_Exercise objective_
Rewrite everything from the start of the listing down to the line containing "left shoulder: (450, 288, -8)", both ends included, as a numbered list, skipping blank lines and leaving out the pictures.

_Dataset excerpts_
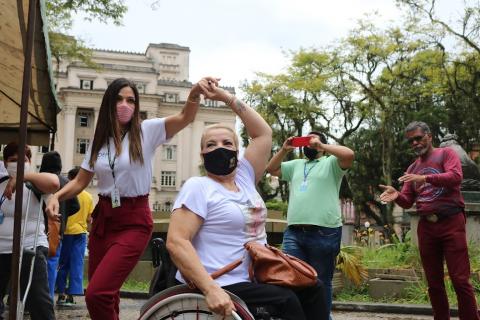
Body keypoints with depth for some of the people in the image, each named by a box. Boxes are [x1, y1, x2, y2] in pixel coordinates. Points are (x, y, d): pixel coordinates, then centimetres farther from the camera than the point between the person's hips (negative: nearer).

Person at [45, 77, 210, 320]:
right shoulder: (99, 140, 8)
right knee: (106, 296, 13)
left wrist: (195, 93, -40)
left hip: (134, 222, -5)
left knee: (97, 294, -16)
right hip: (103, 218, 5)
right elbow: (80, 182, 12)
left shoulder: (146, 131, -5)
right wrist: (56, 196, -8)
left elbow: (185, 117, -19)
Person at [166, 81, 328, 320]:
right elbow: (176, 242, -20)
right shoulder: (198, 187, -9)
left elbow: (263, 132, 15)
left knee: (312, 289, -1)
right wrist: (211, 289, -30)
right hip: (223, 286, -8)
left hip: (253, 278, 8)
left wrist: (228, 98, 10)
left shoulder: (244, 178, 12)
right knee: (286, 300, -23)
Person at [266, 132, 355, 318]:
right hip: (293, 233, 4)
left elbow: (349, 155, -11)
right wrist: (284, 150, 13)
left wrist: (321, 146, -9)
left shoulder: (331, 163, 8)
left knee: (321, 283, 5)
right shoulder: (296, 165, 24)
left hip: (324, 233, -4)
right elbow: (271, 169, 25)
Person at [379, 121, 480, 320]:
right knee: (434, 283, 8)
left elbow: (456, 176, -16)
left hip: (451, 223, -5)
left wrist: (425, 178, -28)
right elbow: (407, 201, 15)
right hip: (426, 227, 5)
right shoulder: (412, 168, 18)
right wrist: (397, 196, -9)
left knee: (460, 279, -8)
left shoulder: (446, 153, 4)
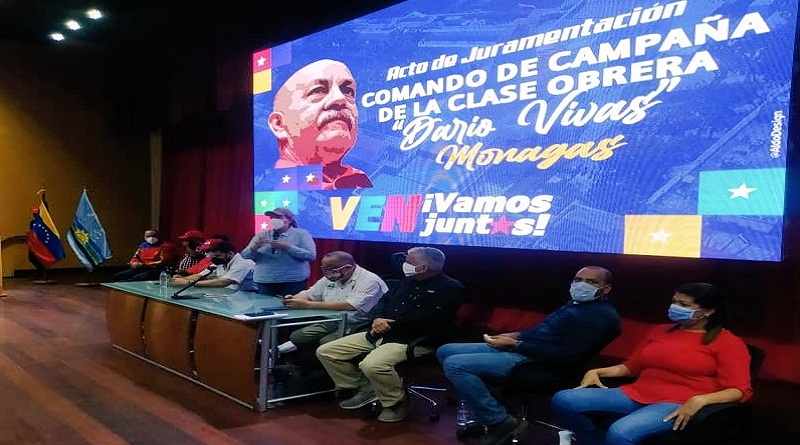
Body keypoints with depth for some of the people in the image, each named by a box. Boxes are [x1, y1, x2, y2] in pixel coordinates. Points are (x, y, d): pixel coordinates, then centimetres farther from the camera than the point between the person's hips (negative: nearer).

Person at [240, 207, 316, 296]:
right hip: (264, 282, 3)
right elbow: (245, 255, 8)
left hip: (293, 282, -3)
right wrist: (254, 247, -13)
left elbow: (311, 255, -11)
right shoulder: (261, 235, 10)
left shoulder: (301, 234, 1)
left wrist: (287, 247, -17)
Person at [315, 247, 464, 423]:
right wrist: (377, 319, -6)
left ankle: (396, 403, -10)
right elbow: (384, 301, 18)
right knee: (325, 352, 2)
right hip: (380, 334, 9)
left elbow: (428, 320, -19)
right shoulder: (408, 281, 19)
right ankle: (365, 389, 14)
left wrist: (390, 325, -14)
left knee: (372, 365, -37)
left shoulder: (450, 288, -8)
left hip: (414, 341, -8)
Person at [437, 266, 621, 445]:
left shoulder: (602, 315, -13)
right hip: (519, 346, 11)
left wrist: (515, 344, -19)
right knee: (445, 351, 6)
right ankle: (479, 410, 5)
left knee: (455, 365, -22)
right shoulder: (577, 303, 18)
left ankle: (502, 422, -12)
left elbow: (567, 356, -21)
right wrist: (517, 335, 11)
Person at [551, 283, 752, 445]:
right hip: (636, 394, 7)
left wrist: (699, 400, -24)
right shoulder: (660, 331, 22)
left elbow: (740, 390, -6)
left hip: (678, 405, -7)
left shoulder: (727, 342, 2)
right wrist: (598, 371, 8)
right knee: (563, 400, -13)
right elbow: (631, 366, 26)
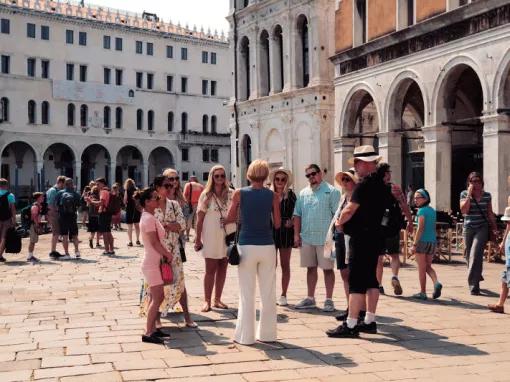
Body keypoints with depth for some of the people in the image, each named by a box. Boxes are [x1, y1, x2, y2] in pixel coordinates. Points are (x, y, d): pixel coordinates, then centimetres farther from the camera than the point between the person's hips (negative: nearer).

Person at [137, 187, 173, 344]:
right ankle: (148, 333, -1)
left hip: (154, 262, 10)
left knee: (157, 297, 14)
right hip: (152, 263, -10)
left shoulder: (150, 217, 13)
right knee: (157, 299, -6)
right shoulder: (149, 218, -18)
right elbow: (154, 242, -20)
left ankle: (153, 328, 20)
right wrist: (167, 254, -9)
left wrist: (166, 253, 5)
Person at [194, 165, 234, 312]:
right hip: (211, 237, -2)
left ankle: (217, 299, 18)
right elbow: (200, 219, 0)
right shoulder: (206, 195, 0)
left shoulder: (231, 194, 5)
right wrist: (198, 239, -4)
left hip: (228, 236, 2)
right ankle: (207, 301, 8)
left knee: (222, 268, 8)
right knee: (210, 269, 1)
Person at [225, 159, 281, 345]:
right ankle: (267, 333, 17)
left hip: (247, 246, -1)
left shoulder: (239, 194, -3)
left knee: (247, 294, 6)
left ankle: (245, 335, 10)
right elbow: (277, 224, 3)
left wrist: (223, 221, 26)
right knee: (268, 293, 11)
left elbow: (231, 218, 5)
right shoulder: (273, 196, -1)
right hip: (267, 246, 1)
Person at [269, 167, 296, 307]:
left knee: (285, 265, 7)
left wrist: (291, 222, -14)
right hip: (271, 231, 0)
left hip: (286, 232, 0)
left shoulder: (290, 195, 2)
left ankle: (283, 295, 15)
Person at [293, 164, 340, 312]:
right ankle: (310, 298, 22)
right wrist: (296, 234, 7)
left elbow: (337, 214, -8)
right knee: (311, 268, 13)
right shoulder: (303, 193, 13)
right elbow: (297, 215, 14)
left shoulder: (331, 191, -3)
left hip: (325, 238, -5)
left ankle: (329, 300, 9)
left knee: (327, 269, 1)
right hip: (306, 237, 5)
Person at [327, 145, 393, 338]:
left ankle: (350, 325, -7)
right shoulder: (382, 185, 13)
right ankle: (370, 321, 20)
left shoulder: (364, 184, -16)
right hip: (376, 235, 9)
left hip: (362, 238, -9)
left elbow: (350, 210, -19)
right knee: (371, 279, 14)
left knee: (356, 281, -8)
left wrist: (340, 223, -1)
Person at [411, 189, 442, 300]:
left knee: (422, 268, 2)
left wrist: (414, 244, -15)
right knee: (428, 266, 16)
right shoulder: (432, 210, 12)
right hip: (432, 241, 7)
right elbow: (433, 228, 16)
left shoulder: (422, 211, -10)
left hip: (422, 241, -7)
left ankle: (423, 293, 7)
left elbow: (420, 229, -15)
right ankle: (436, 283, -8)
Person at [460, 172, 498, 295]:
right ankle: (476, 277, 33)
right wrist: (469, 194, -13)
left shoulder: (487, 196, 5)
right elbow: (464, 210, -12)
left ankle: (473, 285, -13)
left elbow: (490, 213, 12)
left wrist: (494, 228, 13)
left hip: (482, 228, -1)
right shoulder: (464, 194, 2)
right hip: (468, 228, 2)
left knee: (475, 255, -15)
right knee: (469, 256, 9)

_Response box_
1. Body keypoints with depth for some of the people in the image, each named by a box. Boxes are [x1, y1, x2, y2] in pixel coordinates. Points are (x, y, d): pixel coordinates, then centimetres farther from the camera than the point between the person's hips (negative: nearer).
2. Person at [45, 77, 210, 320]:
3. right shoulder: (99, 140, 8)
4. right knee: (106, 296, 13)
5. left wrist: (195, 93, -40)
6. left hip: (134, 222, -5)
7. left knee: (97, 294, -16)
8. right hip: (103, 218, 5)
9. right elbow: (80, 182, 12)
10. left shoulder: (146, 131, -5)
11. right wrist: (56, 196, -8)
12. left elbow: (185, 117, -19)
13. Person at [166, 81, 328, 320]:
14. right elbow: (176, 242, -20)
15. right shoulder: (198, 187, -9)
16. left elbow: (263, 132, 15)
17. left knee: (312, 289, -1)
18. right wrist: (211, 289, -30)
19. right hip: (223, 286, -8)
20. left hip: (253, 278, 8)
21. left wrist: (228, 98, 10)
22. left shoulder: (244, 178, 12)
23. right knee: (286, 300, -23)
24. Person at [266, 132, 355, 318]:
25. right hip: (293, 233, 4)
26. left elbow: (349, 155, -11)
27. right wrist: (284, 150, 13)
28. left wrist: (321, 146, -9)
29. left shoulder: (331, 163, 8)
30. left knee: (321, 283, 5)
31. right shoulder: (296, 165, 24)
32. left hip: (324, 233, -4)
33. right elbow: (271, 169, 25)
34. Person at [379, 121, 480, 320]:
35. right knee: (434, 283, 8)
36. left elbow: (456, 176, -16)
37. left hip: (451, 223, -5)
38. left wrist: (425, 178, -28)
39. right elbow: (407, 201, 15)
40. right hip: (426, 227, 5)
41. right shoulder: (412, 168, 18)
42. right wrist: (397, 196, -9)
43. left knee: (460, 279, -8)
44. left shoulder: (446, 153, 4)
45. Body keypoints with depth for some of the people in the image, each named by a box. Boxes are [x1, y1, x2, y2] in pixel coordinates. Points are (x, y, d): pixel coordinates, then centimetres farther from the camera than the point between the person's hips (negative: nearer).
46. Person at [240, 207, 316, 296]:
47. right hip: (264, 282, 3)
48. right elbow: (245, 255, 8)
49. left hip: (293, 282, -3)
50. right wrist: (254, 247, -13)
51. left elbow: (311, 255, -11)
52. right shoulder: (261, 235, 10)
53. left shoulder: (301, 234, 1)
54. left wrist: (287, 247, -17)
55. Person at [315, 247, 464, 423]:
56. right wrist: (377, 319, -6)
57. left ankle: (396, 403, -10)
58. right elbow: (384, 301, 18)
59. right knee: (325, 352, 2)
60. right hip: (380, 334, 9)
61. left elbow: (428, 320, -19)
62. right shoulder: (408, 281, 19)
63. right ankle: (365, 389, 14)
64. left wrist: (390, 325, -14)
65. left knee: (372, 365, -37)
66. left shoulder: (450, 288, -8)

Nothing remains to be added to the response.